ABOUT THIS EXERCISE. Your answer must be the records below repeated word for word, with no pictures in it.

RECORDS TO USE.

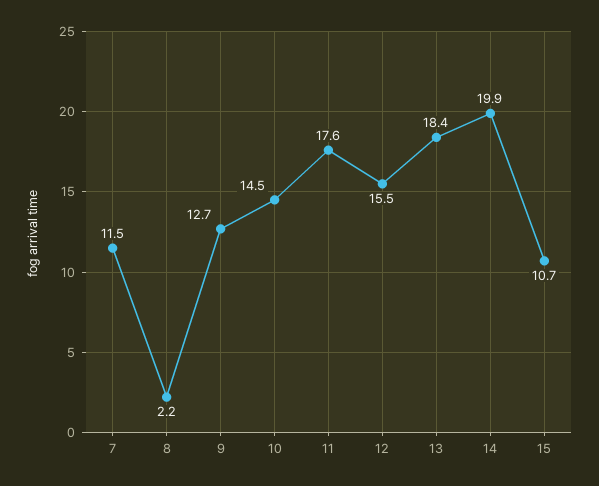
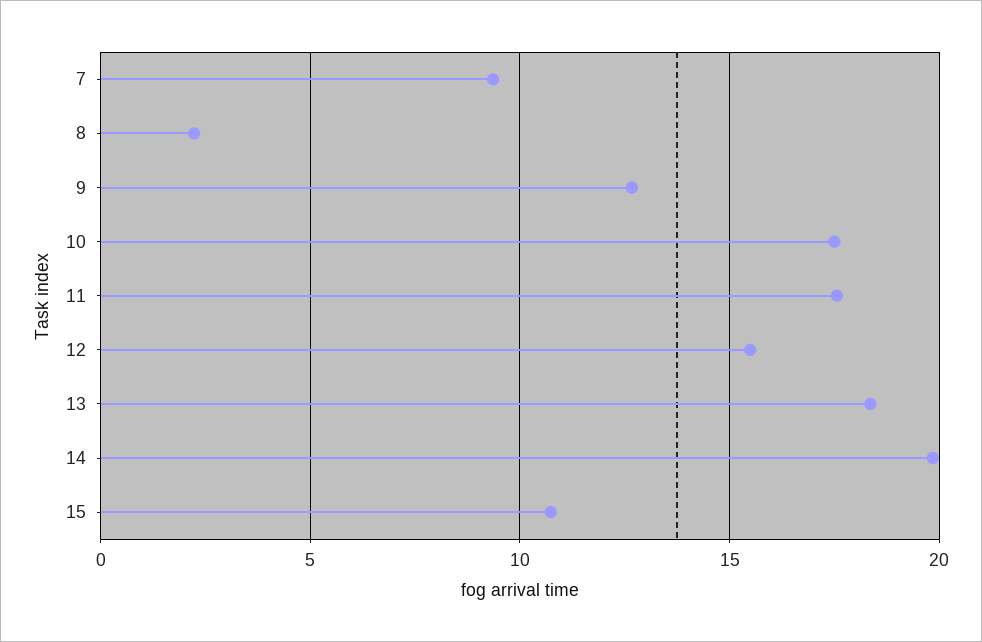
  {
-   "7": 11.5,
+   "7": 9.5,
    "8": 2.2,
    "9": 12.7,
-   "10": 14.5,
+   "10": 17.5,
    "11": 17.6,
    "12": 15.5,
    "13": 18.4,
    "14": 19.9,
    "15": 10.7
  }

EXERCISE ANSWER.
  {
-   "7": 11.5,
+   "7": 9.5,
    "8": 2.2,
    "9": 12.7,
-   "10": 14.5,
+   "10": 17.5,
    "11": 17.6,
    "12": 15.5,
    "13": 18.4,
    "14": 19.9,
    "15": 10.7
  }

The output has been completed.